Kantar Worldpanel claims that 32.4% of Apple's new customers in the five big European countries surveyed switched to iOS from Android during the first three months of the year.
So it looks like the average was about a 3% switch to iOS because of the larger phones. And Kantar says 1/3 of those new customers came from Android. So basically about 1% of Apple's total customers came from ex-Android users. Not a huge number. Maybe 300K people in the UK, for instance.

So I take it that there are almost no wealthy people in Spain, Argentina, Brazil, or Mexico? :D
In the countries where high end phones sell best, such as the USA, buyers often spend $200 or less upfront. In some places, almost nothing. But that doesn't necessarily mean they're poor.

Subsidies are a key factor. Even rich countries avoid the iPhone without them. (See Japan example at bottom.)

Rich or poor, people around the world tend to spend $250 or less upfront for a phone. It's not about the total cost over time, it's the upfront layout that matters.

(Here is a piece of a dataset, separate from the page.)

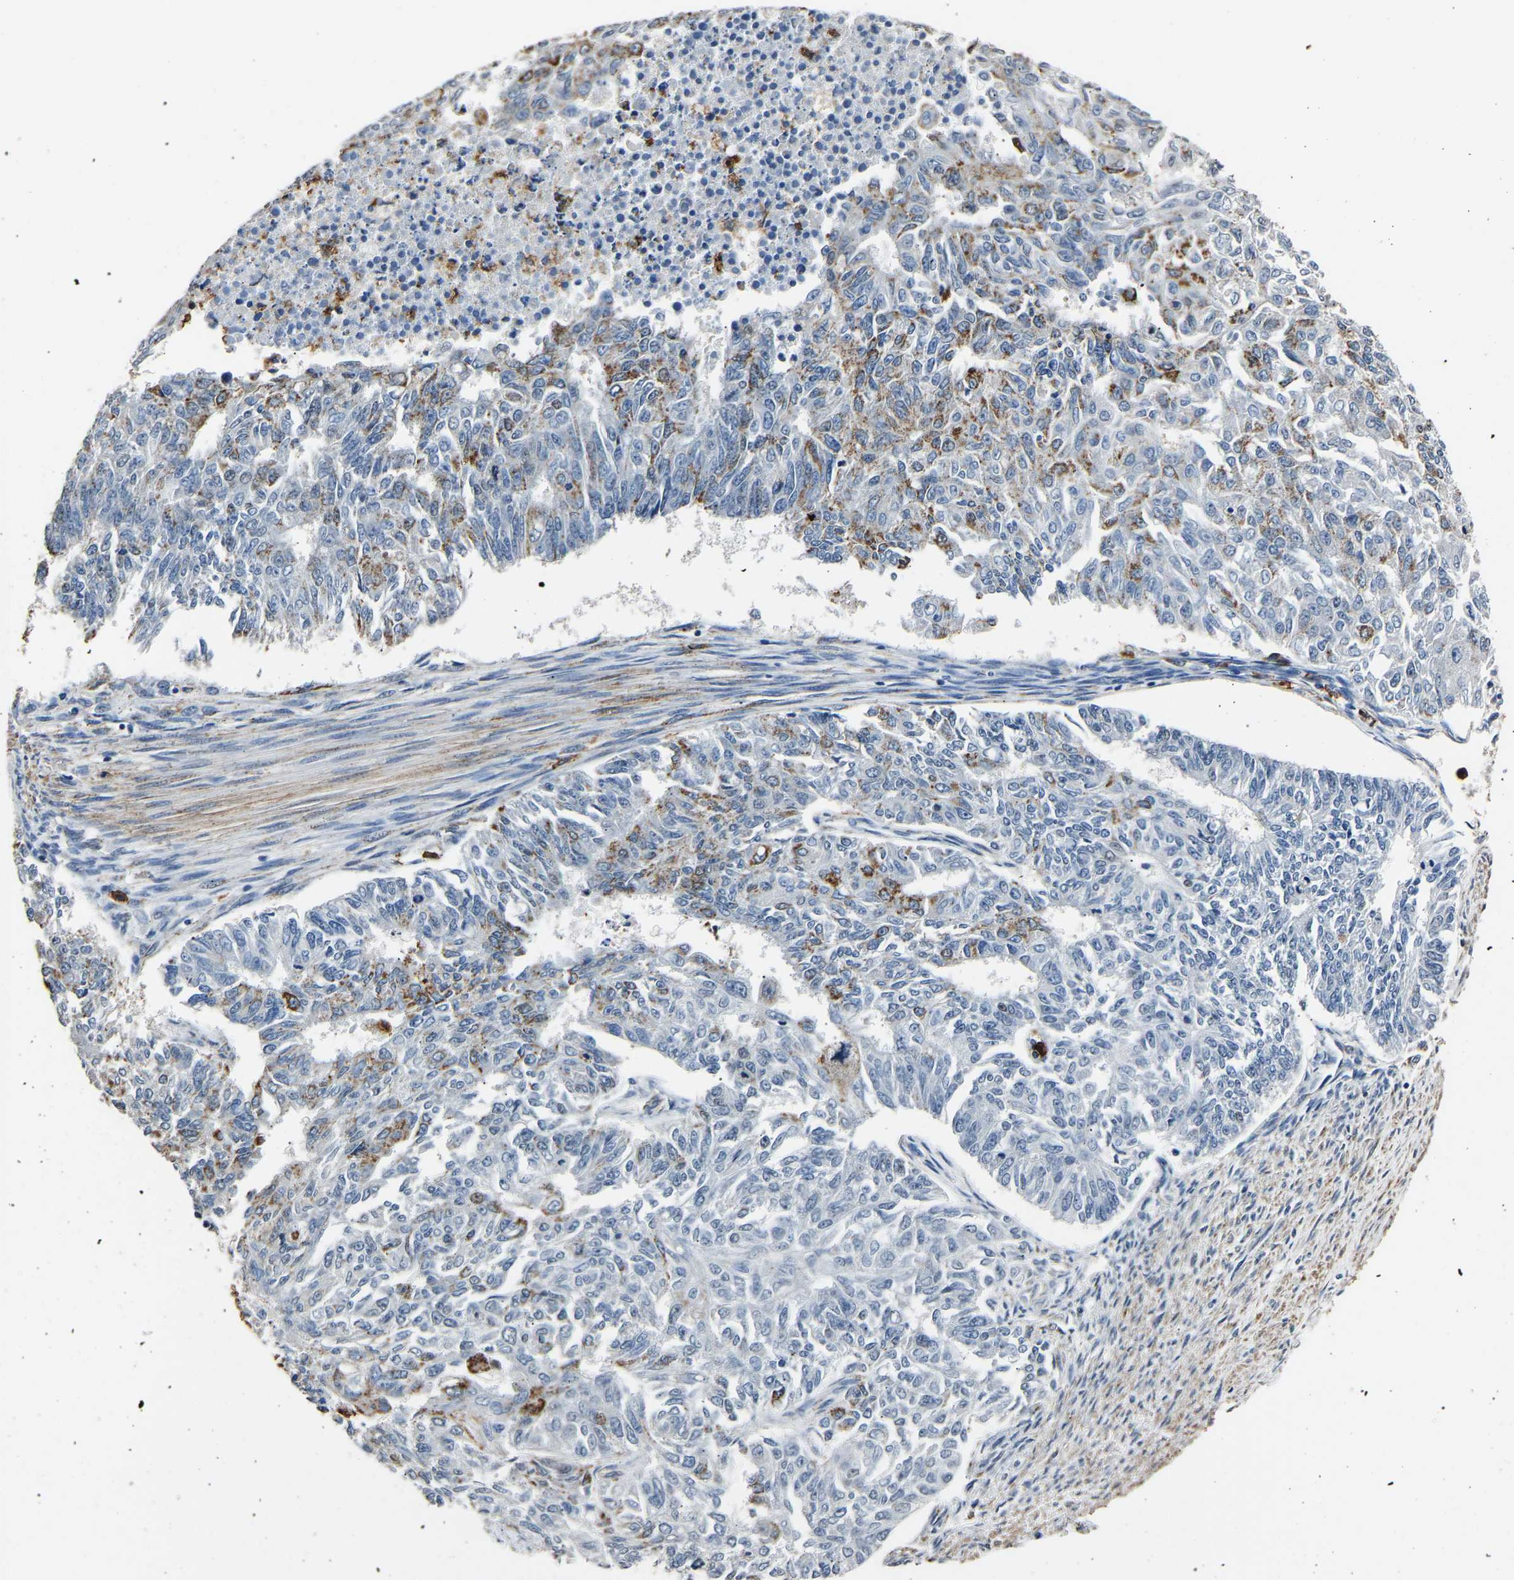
{"staining": {"intensity": "moderate", "quantity": "<25%", "location": "nuclear"}, "tissue": "endometrial cancer", "cell_type": "Tumor cells", "image_type": "cancer", "snomed": [{"axis": "morphology", "description": "Adenocarcinoma, NOS"}, {"axis": "topography", "description": "Endometrium"}], "caption": "IHC image of neoplastic tissue: endometrial cancer stained using immunohistochemistry shows low levels of moderate protein expression localized specifically in the nuclear of tumor cells, appearing as a nuclear brown color.", "gene": "SAFB", "patient": {"sex": "female", "age": 32}}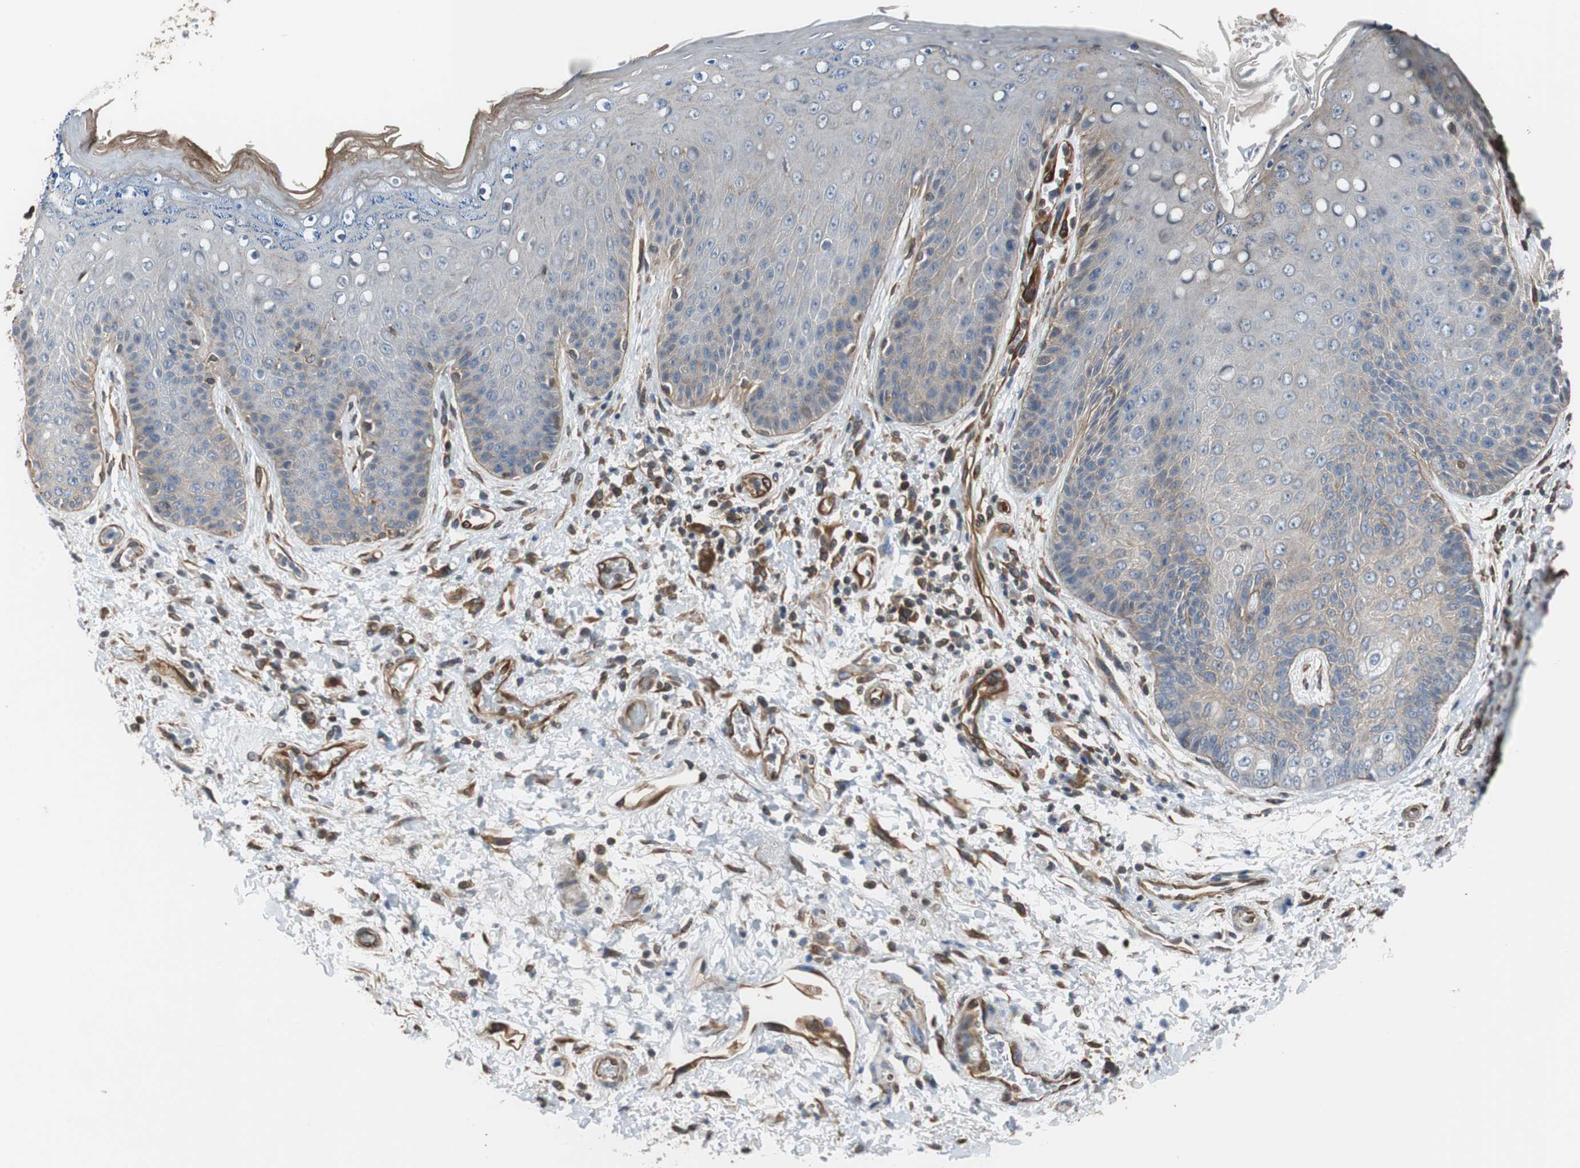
{"staining": {"intensity": "moderate", "quantity": "25%-75%", "location": "cytoplasmic/membranous"}, "tissue": "skin", "cell_type": "Epidermal cells", "image_type": "normal", "snomed": [{"axis": "morphology", "description": "Normal tissue, NOS"}, {"axis": "topography", "description": "Anal"}], "caption": "Protein expression analysis of unremarkable human skin reveals moderate cytoplasmic/membranous expression in about 25%-75% of epidermal cells. (DAB (3,3'-diaminobenzidine) IHC, brown staining for protein, blue staining for nuclei).", "gene": "KIF3B", "patient": {"sex": "female", "age": 46}}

Another factor is that today, a $250-total-price smartphone is often actually a pretty nice device, with large screen and good capabilities. It isn't necessary to spend $650 for a good smartphone any more.

This is why Japanese are so smart ...
Yes. When the iPhone was first introduced in Japan, it sold extremely poorly. Like most countries without a subsidy, it only got to around 10% of the market.

Then the Japanese carriers started basically giving them away for free with a contract. Instantly iPhone adoption jumped like crazy.